Posts Tagged ‘recording’

Paris 1857

Tuesday, June 2nd, 2009

Listen to this fine piece of music, will ya? That right there is the earliest recording that still survives today. It was just revealed and written up in SCIENCE NEWS.

WASHINGTON — Inscribed on soot-blackened paper, the muffled sounds from more than 150 years ago play back like the “wa wa” of an unseen teacher in the Peanuts cartoons. It would be impossible to know that someone was playing the coronet and guitar, although other fragments, from a dramatic speech from Shakespeare’s Othello, might be discerned if you knew the lines by heart in French.

Yet these sound bites and other snippets, unveiled May 29 by historians at the annual meeting of the Association for Recorded Sound Collections, are the earliest known recordings.

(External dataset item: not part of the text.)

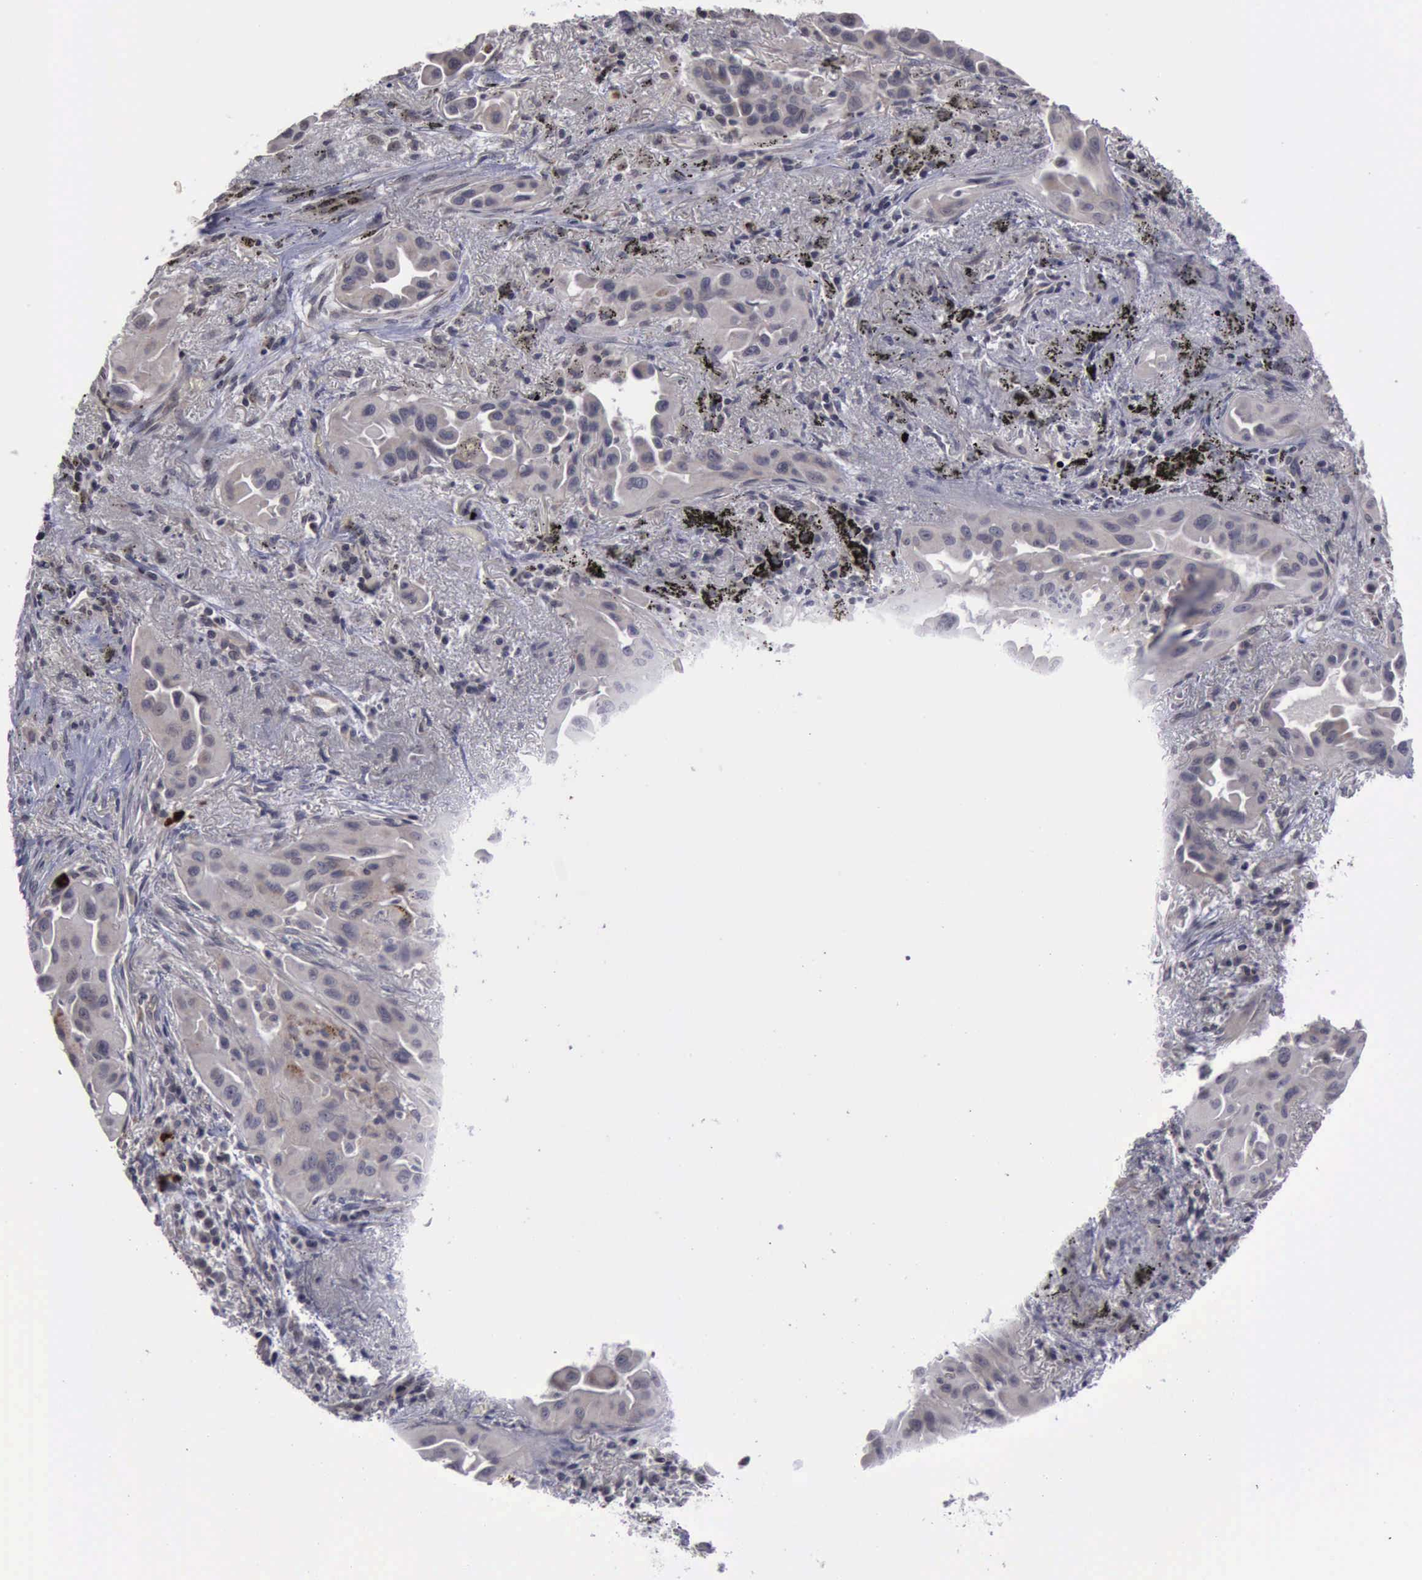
{"staining": {"intensity": "negative", "quantity": "none", "location": "none"}, "tissue": "lung cancer", "cell_type": "Tumor cells", "image_type": "cancer", "snomed": [{"axis": "morphology", "description": "Adenocarcinoma, NOS"}, {"axis": "topography", "description": "Lung"}], "caption": "Lung adenocarcinoma stained for a protein using immunohistochemistry (IHC) exhibits no expression tumor cells.", "gene": "MMP9", "patient": {"sex": "male", "age": 68}}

A bunch of wavy lines scratched by a stylus onto fragile paper that had been blackened by smoke from an oil lamp date from 1857. That’s 20 years before Edison invented the phonograph.

Parisian inventor Édouard-Léon Scott de Martinville never intended for the soot-lined imprint of the sound waves to be played back, the historians reported. But the inventor hoped the visual patterns of the sound waves he had recorded using a hornlike device with the stylus attached resembling an artificial ear — called a phonautograph — might one day be read like sheet music to recreate a singer’s voice or the timbre of a musical instrument.

So, it was Scott’s phonautograms that came twenty years before Edison’s phonograph records. Aha! it was the French! How come history can get so twisted sometimes? Like how we think Johannes Gutenberg invented the printing press and movable type, when, in fact, the Chinese had already been employing presses for seven centuries and movable type for four centuries. So it goes.

In 1878, some two decades after his invention, Léon Scott was devastated when Thomas Edison received accolades from around the world for the invention of the phonograph. “Come Parisians, don’t let them take our prize,” Léon Scott exhorted in a memoir. “I beseech all stout-hearted men and I thank God some still remain to proclaim my name in this matter. For I am getting old, the father of two sons, and all I can leave them is my good name.”